#### Given instruction 1
Render the listing as a Markdown table with the columns "Row" and "Listing line", starting at the beginning of the listing and ending at the line containing "I read 10h22m55s". Number each row and leave out blank lines.

In The Tarball Chronicles, Gessner journeys to ground zero of the BP oil disaster—the local diners, coastal marshes, fish camps, wildlife rehab centers and many other places along the Gulf of Mexico directly impacted by one of the worst environmental catastrophes in U.S. history. Through his travels and interviews with oceanographers, subsistence fishermen and others, two questions emerge for Gessner: How long will we mortgage our future for a present of convenience and speed? And how terrible would life really be if we never took such a dire risk again? The resulting book is a combination travelogue, manifesto, and love letter to the Gulf.
Says Gessner: “When I went down there, something like 42% of national television news coverage was about the spill. Since then, coverage has dropped off a cliff—but the story is far from over. The disaster is ongoing. That’s why I’m so glad to receive the Reed award, to help draw attention back to the Gulf.”
Gessner is the author of eight books and countless essays about the wild world, and past winner of a John Burroughs Award and a Pushcart Prize. His work has appeared in numerous magazines and journals including The New York Times Magazine, The Boston Globe, Outside, The Georgia Review, and The Harvard Review. He has taught environmental writing at Harvard and is currently an associate professor at the University of North Carolina at Wilmington, where he founded the national literary journal, Ecotone. (Reed judges Bill McKibben and Joel Bourne, Jr. recused themselves from the Book category due to connections to one or more entrants. Gessner has been a past judge for the contest.)
What the Reed judges say:
- “Dave does an admirable job of telling the story of the Gulf oil spill in a way that is remarkably engaging and personal while also spinning a web of connections that extends far beyond the physical landscape where the spill occurred.” - Hannah Fries
- “I loved The Tarball Chronicles. David Gessner caught just the right tone and touch to help us explore this disaster.” - Nikki Giovanni
For the three-part series in The Charlotte Observer, “Climate of Change,” Journalism Award winner Bruce Henderson began with the idea of looking at observable, not just projected, impacts of climate change in North Carolina. They turned out to be numerous, particularly the effects of rising sea level on the state’s low-lying coastline and dynamic barrier island system. He notes that even as skeptics assail climate science, state engineers are factoring rising seas into plans for building roads and bridges on the coast, emergency planners are preparing inundation maps, and coastal communities are armoring their shores.

#### Available data
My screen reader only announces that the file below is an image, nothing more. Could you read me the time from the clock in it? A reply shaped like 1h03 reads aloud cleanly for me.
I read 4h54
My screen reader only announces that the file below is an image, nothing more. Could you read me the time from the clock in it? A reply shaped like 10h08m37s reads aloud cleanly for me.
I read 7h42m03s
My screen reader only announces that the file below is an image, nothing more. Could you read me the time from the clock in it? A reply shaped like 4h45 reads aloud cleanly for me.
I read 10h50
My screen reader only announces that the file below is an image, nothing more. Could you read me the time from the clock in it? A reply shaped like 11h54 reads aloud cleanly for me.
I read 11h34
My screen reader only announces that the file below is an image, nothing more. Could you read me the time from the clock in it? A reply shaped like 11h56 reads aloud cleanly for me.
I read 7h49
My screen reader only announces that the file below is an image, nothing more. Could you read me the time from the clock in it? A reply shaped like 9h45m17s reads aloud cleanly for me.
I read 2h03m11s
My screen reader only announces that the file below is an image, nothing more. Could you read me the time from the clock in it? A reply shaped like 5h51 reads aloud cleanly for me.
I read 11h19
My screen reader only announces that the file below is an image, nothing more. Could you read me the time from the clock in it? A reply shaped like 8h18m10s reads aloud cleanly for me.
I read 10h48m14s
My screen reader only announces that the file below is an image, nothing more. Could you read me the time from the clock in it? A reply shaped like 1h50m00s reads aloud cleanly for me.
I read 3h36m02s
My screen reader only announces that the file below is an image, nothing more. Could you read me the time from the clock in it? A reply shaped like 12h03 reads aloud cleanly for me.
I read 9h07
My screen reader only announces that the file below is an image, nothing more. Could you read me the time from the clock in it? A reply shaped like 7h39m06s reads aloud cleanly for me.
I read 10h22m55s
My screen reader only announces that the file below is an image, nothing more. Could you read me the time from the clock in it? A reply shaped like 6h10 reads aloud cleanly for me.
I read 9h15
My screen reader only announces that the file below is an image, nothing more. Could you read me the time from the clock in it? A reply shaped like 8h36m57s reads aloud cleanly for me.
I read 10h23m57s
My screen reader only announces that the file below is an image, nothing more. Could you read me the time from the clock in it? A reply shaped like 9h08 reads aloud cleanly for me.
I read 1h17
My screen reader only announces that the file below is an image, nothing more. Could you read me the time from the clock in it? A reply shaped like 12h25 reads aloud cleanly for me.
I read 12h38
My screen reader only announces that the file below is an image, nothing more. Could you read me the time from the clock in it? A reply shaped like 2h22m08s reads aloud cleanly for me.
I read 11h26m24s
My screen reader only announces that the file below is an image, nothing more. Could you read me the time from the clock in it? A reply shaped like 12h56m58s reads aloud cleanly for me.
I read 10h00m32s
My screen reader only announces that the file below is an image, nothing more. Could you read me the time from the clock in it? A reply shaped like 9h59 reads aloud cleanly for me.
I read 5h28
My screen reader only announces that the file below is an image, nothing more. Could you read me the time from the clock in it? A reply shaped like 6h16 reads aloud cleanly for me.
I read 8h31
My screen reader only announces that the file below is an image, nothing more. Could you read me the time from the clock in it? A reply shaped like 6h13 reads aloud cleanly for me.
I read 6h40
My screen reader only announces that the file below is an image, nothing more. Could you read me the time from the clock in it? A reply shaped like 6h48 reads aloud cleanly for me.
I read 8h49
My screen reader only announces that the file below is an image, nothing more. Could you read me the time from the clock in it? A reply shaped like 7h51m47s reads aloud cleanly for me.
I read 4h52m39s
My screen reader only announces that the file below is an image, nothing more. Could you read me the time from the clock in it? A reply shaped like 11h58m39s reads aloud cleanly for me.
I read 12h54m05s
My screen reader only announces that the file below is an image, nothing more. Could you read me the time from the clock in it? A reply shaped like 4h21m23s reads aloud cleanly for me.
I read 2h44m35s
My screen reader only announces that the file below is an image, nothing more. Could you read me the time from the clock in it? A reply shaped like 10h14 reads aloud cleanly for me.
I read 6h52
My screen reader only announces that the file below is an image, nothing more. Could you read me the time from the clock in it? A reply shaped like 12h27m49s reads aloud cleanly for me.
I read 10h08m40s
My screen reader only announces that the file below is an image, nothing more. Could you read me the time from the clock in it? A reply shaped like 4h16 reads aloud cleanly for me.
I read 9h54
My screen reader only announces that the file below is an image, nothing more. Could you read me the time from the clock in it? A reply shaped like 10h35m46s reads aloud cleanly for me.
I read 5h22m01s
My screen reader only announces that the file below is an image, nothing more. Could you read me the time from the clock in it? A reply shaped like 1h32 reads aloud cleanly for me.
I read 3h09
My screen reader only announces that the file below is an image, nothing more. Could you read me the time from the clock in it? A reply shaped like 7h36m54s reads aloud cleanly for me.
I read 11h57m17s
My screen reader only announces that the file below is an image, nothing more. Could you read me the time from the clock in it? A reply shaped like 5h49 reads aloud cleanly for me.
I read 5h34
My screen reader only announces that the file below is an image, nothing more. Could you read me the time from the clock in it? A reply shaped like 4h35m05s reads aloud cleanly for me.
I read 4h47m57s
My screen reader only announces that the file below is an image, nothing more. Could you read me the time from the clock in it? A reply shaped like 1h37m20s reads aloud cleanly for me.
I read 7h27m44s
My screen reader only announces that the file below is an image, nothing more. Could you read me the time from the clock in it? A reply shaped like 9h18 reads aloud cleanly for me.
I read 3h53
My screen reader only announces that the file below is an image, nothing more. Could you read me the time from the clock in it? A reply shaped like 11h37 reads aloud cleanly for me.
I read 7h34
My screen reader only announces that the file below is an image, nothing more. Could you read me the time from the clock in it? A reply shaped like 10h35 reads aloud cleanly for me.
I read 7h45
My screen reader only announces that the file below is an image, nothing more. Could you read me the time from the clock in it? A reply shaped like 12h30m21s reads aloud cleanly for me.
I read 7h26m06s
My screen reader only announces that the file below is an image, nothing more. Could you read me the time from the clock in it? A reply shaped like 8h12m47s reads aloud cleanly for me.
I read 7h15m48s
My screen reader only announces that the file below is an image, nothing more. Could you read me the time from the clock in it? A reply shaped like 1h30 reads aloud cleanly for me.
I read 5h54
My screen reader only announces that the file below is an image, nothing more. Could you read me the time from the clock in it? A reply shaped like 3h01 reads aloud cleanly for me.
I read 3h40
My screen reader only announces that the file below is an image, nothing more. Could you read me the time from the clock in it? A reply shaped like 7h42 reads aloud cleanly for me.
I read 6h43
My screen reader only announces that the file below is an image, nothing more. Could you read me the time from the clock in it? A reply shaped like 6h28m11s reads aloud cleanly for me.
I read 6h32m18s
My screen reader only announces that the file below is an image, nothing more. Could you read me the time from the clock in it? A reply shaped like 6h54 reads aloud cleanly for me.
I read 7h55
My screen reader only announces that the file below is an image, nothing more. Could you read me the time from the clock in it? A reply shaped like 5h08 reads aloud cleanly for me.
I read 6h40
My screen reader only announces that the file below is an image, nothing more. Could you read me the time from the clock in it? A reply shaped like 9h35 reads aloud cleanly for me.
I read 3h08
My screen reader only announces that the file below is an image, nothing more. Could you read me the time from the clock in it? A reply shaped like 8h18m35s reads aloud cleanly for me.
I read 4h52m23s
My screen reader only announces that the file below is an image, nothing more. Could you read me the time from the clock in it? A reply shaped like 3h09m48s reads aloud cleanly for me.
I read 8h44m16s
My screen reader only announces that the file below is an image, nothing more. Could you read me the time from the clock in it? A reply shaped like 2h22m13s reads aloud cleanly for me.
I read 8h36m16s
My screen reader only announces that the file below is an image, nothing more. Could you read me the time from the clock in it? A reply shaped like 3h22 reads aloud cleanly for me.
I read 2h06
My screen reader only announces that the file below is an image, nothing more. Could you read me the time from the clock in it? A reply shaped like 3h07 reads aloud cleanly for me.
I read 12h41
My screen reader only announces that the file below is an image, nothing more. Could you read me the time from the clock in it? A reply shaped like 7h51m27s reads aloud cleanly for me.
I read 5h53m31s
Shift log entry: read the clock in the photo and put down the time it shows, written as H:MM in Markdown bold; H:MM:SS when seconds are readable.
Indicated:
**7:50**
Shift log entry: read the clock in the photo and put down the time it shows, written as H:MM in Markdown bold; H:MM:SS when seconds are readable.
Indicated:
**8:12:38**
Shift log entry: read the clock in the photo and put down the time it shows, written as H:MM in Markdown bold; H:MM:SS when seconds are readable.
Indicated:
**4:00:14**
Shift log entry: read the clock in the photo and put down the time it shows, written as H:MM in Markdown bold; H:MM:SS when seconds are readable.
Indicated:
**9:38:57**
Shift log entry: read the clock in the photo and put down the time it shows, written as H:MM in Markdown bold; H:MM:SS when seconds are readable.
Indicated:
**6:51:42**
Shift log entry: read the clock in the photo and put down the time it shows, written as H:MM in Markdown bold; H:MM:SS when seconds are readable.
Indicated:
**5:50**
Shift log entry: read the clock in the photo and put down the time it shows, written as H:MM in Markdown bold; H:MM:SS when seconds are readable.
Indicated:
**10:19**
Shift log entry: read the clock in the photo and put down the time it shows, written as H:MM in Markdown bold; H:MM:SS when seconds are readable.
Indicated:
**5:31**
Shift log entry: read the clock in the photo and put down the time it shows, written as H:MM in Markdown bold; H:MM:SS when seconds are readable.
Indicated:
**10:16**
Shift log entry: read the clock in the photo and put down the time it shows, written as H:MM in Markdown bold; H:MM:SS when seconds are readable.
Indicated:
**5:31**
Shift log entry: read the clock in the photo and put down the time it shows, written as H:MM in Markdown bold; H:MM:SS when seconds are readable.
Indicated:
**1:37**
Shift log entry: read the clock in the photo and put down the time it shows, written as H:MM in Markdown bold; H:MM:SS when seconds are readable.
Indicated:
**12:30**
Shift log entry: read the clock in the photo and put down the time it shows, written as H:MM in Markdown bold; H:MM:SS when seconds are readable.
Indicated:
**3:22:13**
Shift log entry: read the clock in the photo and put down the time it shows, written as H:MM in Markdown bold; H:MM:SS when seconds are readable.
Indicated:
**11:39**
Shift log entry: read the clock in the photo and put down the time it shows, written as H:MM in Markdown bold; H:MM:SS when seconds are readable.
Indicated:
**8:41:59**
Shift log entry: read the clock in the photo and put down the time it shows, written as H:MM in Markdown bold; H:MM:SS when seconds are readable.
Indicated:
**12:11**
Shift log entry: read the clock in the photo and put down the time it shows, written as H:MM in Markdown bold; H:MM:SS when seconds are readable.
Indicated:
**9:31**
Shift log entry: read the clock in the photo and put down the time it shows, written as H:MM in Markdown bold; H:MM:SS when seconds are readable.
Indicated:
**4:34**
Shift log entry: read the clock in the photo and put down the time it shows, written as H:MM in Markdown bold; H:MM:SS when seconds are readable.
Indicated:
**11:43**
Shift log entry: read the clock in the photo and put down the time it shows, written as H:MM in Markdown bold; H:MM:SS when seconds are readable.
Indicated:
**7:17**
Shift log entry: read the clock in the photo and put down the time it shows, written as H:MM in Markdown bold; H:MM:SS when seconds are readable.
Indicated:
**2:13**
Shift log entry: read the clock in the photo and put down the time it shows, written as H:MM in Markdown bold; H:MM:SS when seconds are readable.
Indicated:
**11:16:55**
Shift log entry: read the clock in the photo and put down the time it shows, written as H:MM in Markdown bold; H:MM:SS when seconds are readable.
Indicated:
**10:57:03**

#### Given instruction 2
What national literary journal does the passage on The Tarball Chronicles say Gessner founded?

#### Task result 1
| Row | Listing line |
|---|---|
| 1 | My screen reader only announces that the file below is an image, nothing more. Could you read me the time from the clock in it? A reply shaped like 1h03 reads aloud cleanly for me. |
| 2 | I read 4h54 |
| 3 | My screen reader only announces that the file below is an image, nothing more. Could you read me the time from the clock in it? A reply shaped like 10h08m37s reads aloud cleanly for me. |
| 4 | I read 7h42m03s |
| 5 | My screen reader only announces that the file below is an image, nothing more. Could you read me the time from the clock in it? A reply shaped like 4h45 reads aloud cleanly for me. |
| 6 | I read 10h50 |
| 7 | My screen reader only announces that the file below is an image, nothing more. Could you read me the time from the clock in it? A reply shaped like 11h54 reads aloud cleanly for me. |
| 8 | I read 11h34 |
| 9 | My screen reader only announces that the file below is an image, nothing more. Could you read me the time from the clock in it? A reply shaped like 11h56 reads aloud cleanly for me. |
| 10 | I read 7h49 |
| 11 | My screen reader only announces that the file below is an image, nothing more. Could you read me the time from the clock in it? A reply shaped like 9h45m17s reads aloud cleanly for me. |
| 12 | I read 2h03m11s |
| 13 | My screen reader only announces that the file below is an image, nothing more. Could you read me the time from the clock in it? A reply shaped like 5h51 reads aloud cleanly for me. |
| 14 | I read 11h19 |
| 15 | My screen reader only announces that the file below is an image, nothing more. Could you read me the time from the clock in it? A reply shaped like 8h18m10s reads aloud cleanly for me. |
| 16 | I read 10h48m14s |
| 17 | My screen reader only announces that the file below is an image, nothing more. Could you read me the time from the clock in it? A reply shaped like 1h50m00s reads aloud cleanly for me. |
| 18 | I read 3h36m02s |
| 19 | My screen reader only announces that the file below is an image, nothing more. Could you read me the time from the clock in it? A reply shaped like 12h03 reads aloud cleanly for me. |
| 20 | I read 9h07 |
| 21 | My screen reader only announces that the file below is an image, nothing more. Could you read me the time from the clock in it? A reply shaped like 7h39m06s reads aloud cleanly for me. |
| 22 | I read 10h22m55s |

#### Task result 2
Ecotone.